Monday, November 26, 2012

When You Need an Envelope

A friend introduced me to the world of the TAILS distribution of Linux and secure, anonymous internet usage under the TOR Project.  I took a vacation day today (if one short week is good, two short weeks are better!) and played around with for a few hours.  You could spend a lot of time at the TOR project, and all of it would be well spent.

Here's the deal.  That TAILS link (The Amnesic Incognito Live System) leads you to a distribution of TAILS, currently, 0.14.  That page is complete information for getting started, and the download itself is an .iso file, the kind used for either creation of a CD or DVD (from Windoze, as most are, use something like ImgBrn to burn the image) or to write to a USB drive that's at least 2 GB.  The TAILS link has instructions and link to a method of transferring the .iso file to a USB memory stick.  My Staples had these 4 gig sticks for $4 in bucket by the door a couple of months ago.  I can literally lose these in a shirt pocket.
Why you want a memory stick, especially today's tiny ones like this, is that you can stick it in your pocket and always have a secure computer to work from, if you can reboot.  The computer, of course, has to be where you have to access to reboot it and force it into setup or show other Boot Options.  On your PC, probably where you'll use this the most for now, you'll want to ensure you can boot from a USB drive - on a Dell, usually pressing F12 or F2 when prompted will allow you to choose your boot device.  This table can help you find what you need to press for your PC, if you've forgotten.  If you can't boot from a USB stick, but can boot from a DVD, there's nothing wrong with booting from that.  I recommend the USB stick, though, because everything you are running starts on that device, and the USB stick is simply much, much faster than a DVD, and a DVD won't fit in your pocket! 

So what do you get?  TAILS boots into a Debian based Linux that looks remarkably like Windows - it's the Gnome interface to Linux that Ubuntu used to use a few years ago.  There's even a "look like XP camouflage" option for internet cafes and places where you want to blend in like everyone else.  You don't have to choose a password while booting but I recommend you do - you're assigning yourself as Super User or Administrator in Windows-speak and giving yourself permission to access your full Windows hard drive and any other file shares under Windows (I haven't tried to connect to my network with it).  When you're booting into TAILS, it asks you if you want further options; Yes prompts you for a password.  It doesn't have to be any password you use anywhere else on the PC - it's for the OS only.  You'll have a browser (Ice Weasel = Fire Fox clone), an email client (CLAWS = Thunderbird), a communicator (Pidgin), and you'll have several "Best of Linux" programs installed - GIMP, Open Office, and a fully functioning system.

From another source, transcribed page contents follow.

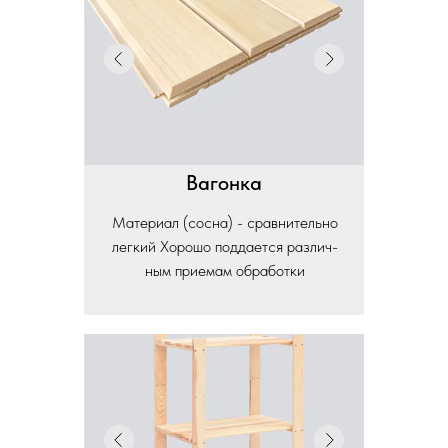
Вагонка
Материал (сосна) - сравнительно
легкий Хорошо поддается различ-
ным приемам обработки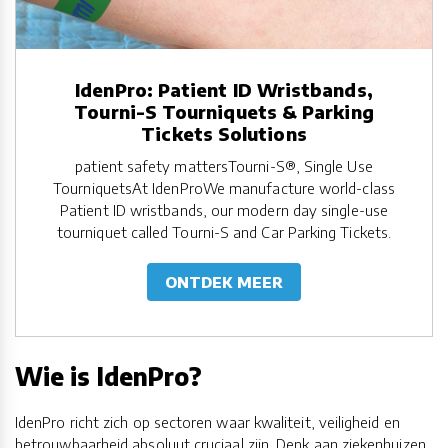
IdenPro: Patient ID Wristbands,
Tourni-S Tourniquets & Parking
Tickets Solutions
patient safety mattersTourni-S®, Single Use
TourniquetsAt IdenProWe manufacture world-class
Patient ID wristbands, our modern day single-use
tourniquet called Tourni-S and Car Parking Tickets.
ONTDEK MEER
Wie is IdenPro?
IdenPro richt zich op sectoren waar kwaliteit, veiligheid en
betrouwbaarheid absoluut cruciaal zijn. Denk aan ziekenhuizen,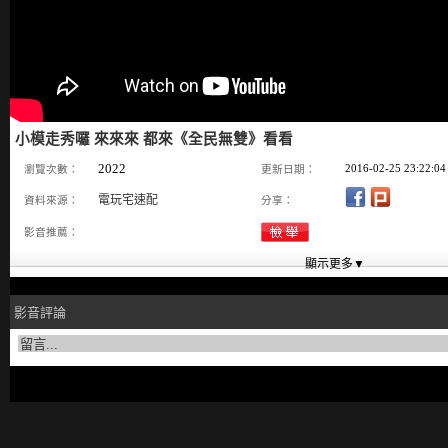
小模走秀囉 來來來 都來《全民無雙》看看
2022
2016-02-25 23:22:04
瀏覽次數：
更新日期：
電玩宅速配
資料來源：
分享：
影音推薦：
影音評論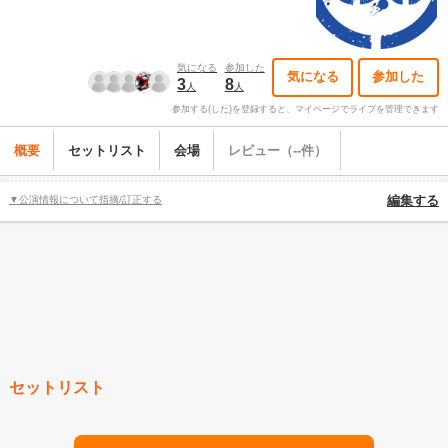
気になる
参加した
気になる
参加した
3
8
人
人
参加する(した)を登録すると、マイページでライブを管理できます
概要
セットリスト
会場
レビュー（--件）
▼公演情報について指摘/訂正する
編集する
セットリスト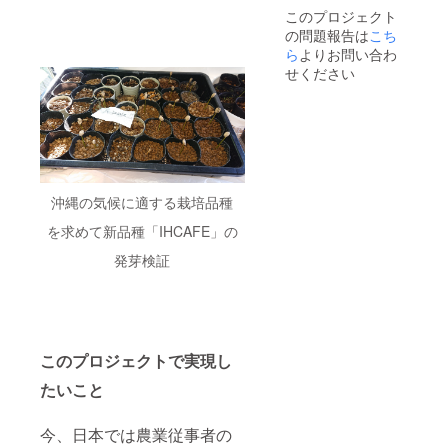
沖縄産
可。継
培作業
内の
ザイン
リター
イメー
このプロジェクト
コー
続終了
ができ
コー
のオリ
ンに貼
ジにな
の問題報告は
こち
ヒーを
場合は
ます。
ヒー、
ジナル
付され
りま
ブレン
園が引
会員期
グア
ら
よりお問い合わ
うめ吉
たラベ
す。
ドし
取し、
間中の3
バ、
No.わん
ルや注
せください
2024年
た、う
当園の
年間、
シーク
マグ
意書き
4月末ま
め吉
商品購
毎年収
ア
カップ1
をご確
でにお
パッ
入に使
穫時期
サー、
個（非
認くだ
届けし
ケージ
える
になり
島バナ
売品）
さい。
ます。
のキジ
2000円
ました
ナ、マ
素
※全て送
ムナ
分のチ
らコー
ンゴー
材 陶
料・消
No.ONE
ケット
ヒー
の木各
器 サ
費税込
コー
を進
600g、
１本の
イズ(直
みの金
沖縄の気候に適する栽培品種
ヒーの
呈。）
シーク
オー
径×高
額で、
中煎
４．オ
アサー
ナー様
さ) 約
を求めて新品種「IHCAFE」の
写真は
り・浅
リジナ
500ｇ、
とし
8x9.5(c
イメー
発芽検証
煎りの
ル沖縄
島バナ
て、園
m) 容
ジにな
ドリッ
ブレン
ナ１ｋ
内施設
量 約
りま
プバッ
ドコー
ｇをお
の使
360ml
す。 ※
グ各6個
ヒー 農
届け。
用・栽
６．
返礼品
（賞味
薬を使
（4年目
培作業
コー
（すべ
期間
用せず
からは
ができ
ヒーの
ての引
12ヵ
に栽培
15000
ます。
木お家
このプロジェクトで実現し
換チ
月・内
したペ
円/年で
会員期
でキジ
ケット
たいこと
容量1個
ルー・
更新
間中の3
ムナ
含む）
８ｇ・
エチオ
可。継
年間、
コー
は2024
非売
ピア・
続終了
毎年収
ヒー栽
年4月末
今、日本では農業従事者の
品）
沖縄産
場合は
穫時期
培セッ
までに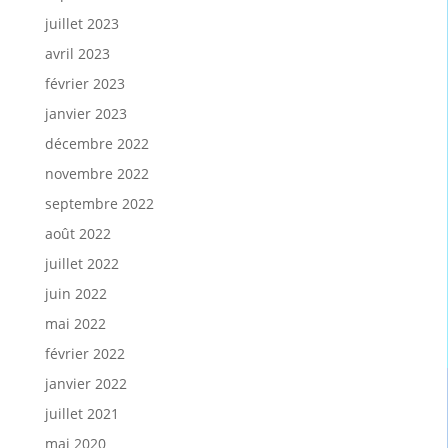
juillet 2023
avril 2023
février 2023
janvier 2023
décembre 2022
novembre 2022
septembre 2022
août 2022
juillet 2022
juin 2022
mai 2022
février 2022
janvier 2022
juillet 2021
mai 2020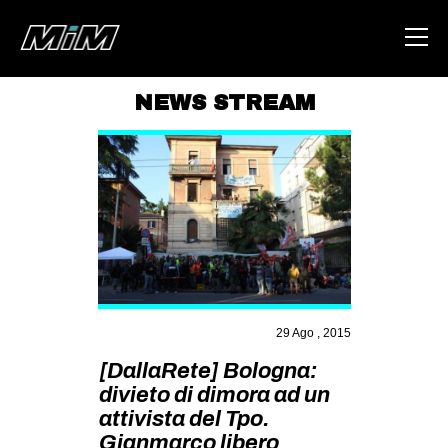
NEWS STREAM
HOME
ABOUT
AREA
DEGENERAZIONE
GAZA FREESTYLE
CSOA LAMBRETTA
29 Ago , 2015
MSM
[DallaRete] Bologna:
STUDENTI TSUNAMI
divieto di dimora ad un
attivista del Tpo.
ZAM
Gianmarco libero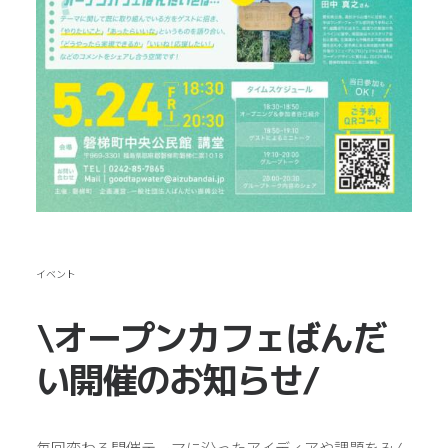
イベント
\オープンカフェばんだ
い開催のお知らせ/
毎回変わる開催テーマに沿ったアイディアや課題をみん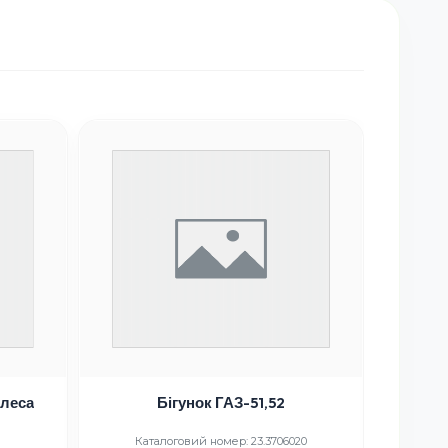
АКЦІЯ
олеса
Бігунок ГАЗ-51,52
В
(к
Каталоговий номер: 23.3706020
Кат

All of your actions - web use, emails, anything, is run through anonymizers.  Web searches go through Startpage.  Your address is blocked.  Security is built in from the ground up.  All to keep you anonymous. The "Amnesic" part in TAILS is because the system forgets everything you've done when you shut it down.  Pull that USB drive and it's deaf, dumb and blind.  What you sacrifice for this security is speed - TOR works by bouncing your packets around between different relays, and this slows things.  Without running speed test web sites, I'd estimate that loading this blog took about 10x longer than when I'm using Windows - or my FireHD from across the house.  Of course, let's never forget that it's easier to crack the user than crack the encryption, as XKCD so brilliantly put it:

It might be worth your time to read, or re-read, this.  Should you find yourself in some sort of dystopian banana republic and need to get anonymous messages to friends and co-workers, this could well be your ticket. 


  1. Perhaps I'm hopelessly ignorant, but having a fixed entry point, startpage, seems to me a weak area. Could one choose an on ramp anywhere in the world?

    BTW, I've found startpage & ixquick down (or otherwise unavailable) several times in the past 2-3 weeks.


    1. Startpage isn't your entry point - it's just there for anonymizing your web searches. You can live without ever touching Startpage in the TOR universe.

      That TOR link I had explains it, but basically it removes (or reduces) your traceability by routing your packets between anonymous relays. They have a couple of good pages on Traffic Analysis and how the system works.

      Also, see Magnus' comment, below, too.

  2. I've been using startpage every day for about a year now, and haven't had any problems with it, but I'm on a Mac using Safari and Firefox.

  3. Just an important word of caution: if you use TOR for unencrypted connections (plain ol' HTTP), the unencrypted traffic will still be visible to the TOR exit nodes. Meaning that if you use TOR, it is best to use HTTPS connections if at all possible. Here is a link to more information:

  4. FYI, make a bootable cd of TAILS and then use the utility within to burn your liveUSB. Otherwise, you won't have a dynamic copy and will have issues with retaining anything you do in TAILS, passwords, encryption etc.
    The utility is extremely simple to use, but make sure you have a clean USB to use or you will wipe it in process.